The report published in The Lancet medical journal is the latest to warn that the worsening diets and other unhealthy habits of increasingly wealthy Chinese threaten to trigger epidemics of heart and lung disease.

It offered praise for China's efforts over the decades to curb infectious diseases -- once the country's predominant health threat.

But it noted that Chinese people were becoming victims of the country's steadily rising standards of living.

"The pace and spread of behavioural changes including changing diets, decreased physical activity, high rates of male smoking and other high-risk behaviours has accelerated to an unprecedented degree," said the report in the Britain-based journal.

It said 177 million Chinese adults suffer from hypertension, which it blamed in part on high salt consumption.

Another 300 million people smoke, the vast majority of them men, and 530 million are exposed to second-hand smoke.

"If present smoking rates continue, 100 million Chinese men will die between 2000 and 2050, with many of their family members squandering life savings in desperate attempts at treatment," it warned.

It called on China's government to launch campaigns to discourage smoking and the intake of salt and fat.

Failure to do so could result in an onerous health and economic burden on the country, it said.

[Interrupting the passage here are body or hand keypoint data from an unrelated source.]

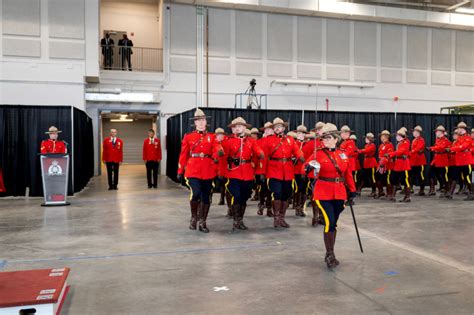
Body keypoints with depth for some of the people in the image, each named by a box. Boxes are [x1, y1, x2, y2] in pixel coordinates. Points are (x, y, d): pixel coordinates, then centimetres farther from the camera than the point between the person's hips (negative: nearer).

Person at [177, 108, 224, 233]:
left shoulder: (212, 136, 10)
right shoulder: (188, 136, 7)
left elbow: (217, 147, -9)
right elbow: (183, 155, 7)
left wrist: (219, 152, -34)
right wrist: (180, 171, 5)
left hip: (208, 171, 2)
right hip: (193, 170, -2)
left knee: (206, 197, 5)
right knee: (196, 193, -17)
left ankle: (203, 222, 20)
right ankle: (194, 217, 8)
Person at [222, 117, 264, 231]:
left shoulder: (251, 141, 9)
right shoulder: (228, 141, 2)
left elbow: (258, 151, -6)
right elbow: (224, 156, -6)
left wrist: (261, 154, -28)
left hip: (248, 174, 3)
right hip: (234, 174, -3)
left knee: (244, 198, 10)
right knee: (236, 197, -11)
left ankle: (240, 220, 25)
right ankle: (236, 221, 3)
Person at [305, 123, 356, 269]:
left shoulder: (343, 154, 8)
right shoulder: (318, 154, -5)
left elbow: (348, 174, 12)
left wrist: (352, 191, 11)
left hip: (339, 194, 5)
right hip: (323, 194, -4)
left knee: (333, 223, 12)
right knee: (329, 222, -13)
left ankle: (330, 254, 25)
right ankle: (330, 255, 2)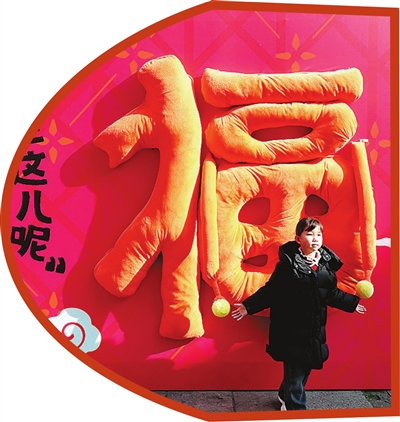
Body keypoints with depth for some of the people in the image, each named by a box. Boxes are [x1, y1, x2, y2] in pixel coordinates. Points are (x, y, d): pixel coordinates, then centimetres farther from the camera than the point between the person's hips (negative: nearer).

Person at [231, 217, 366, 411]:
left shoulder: (327, 262, 2)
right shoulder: (288, 262, -15)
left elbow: (331, 293, 14)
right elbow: (270, 291, -12)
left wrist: (353, 303, 21)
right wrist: (248, 306, -18)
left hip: (315, 328, 6)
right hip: (292, 329, -6)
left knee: (306, 369, 19)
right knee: (296, 372, 4)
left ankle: (285, 396, 45)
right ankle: (295, 407, 28)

"The burden of chronic diseases, preventable morbidity and mortality and associated health-care costs could now increase substantially," said the report by Chinese and Western health experts.

They also noted that increasing car use and the watching of television were contributing to more sedentary lifestyles that compounded the health problems.

Such gloomy health predictions have become common in recent years as Chinese waistlines have expanded along with the nation's booming economy.

More than 25 percent of Chinese adults were now considered overweight or obese, researchers writing in the US journal Health Affairs in July warned.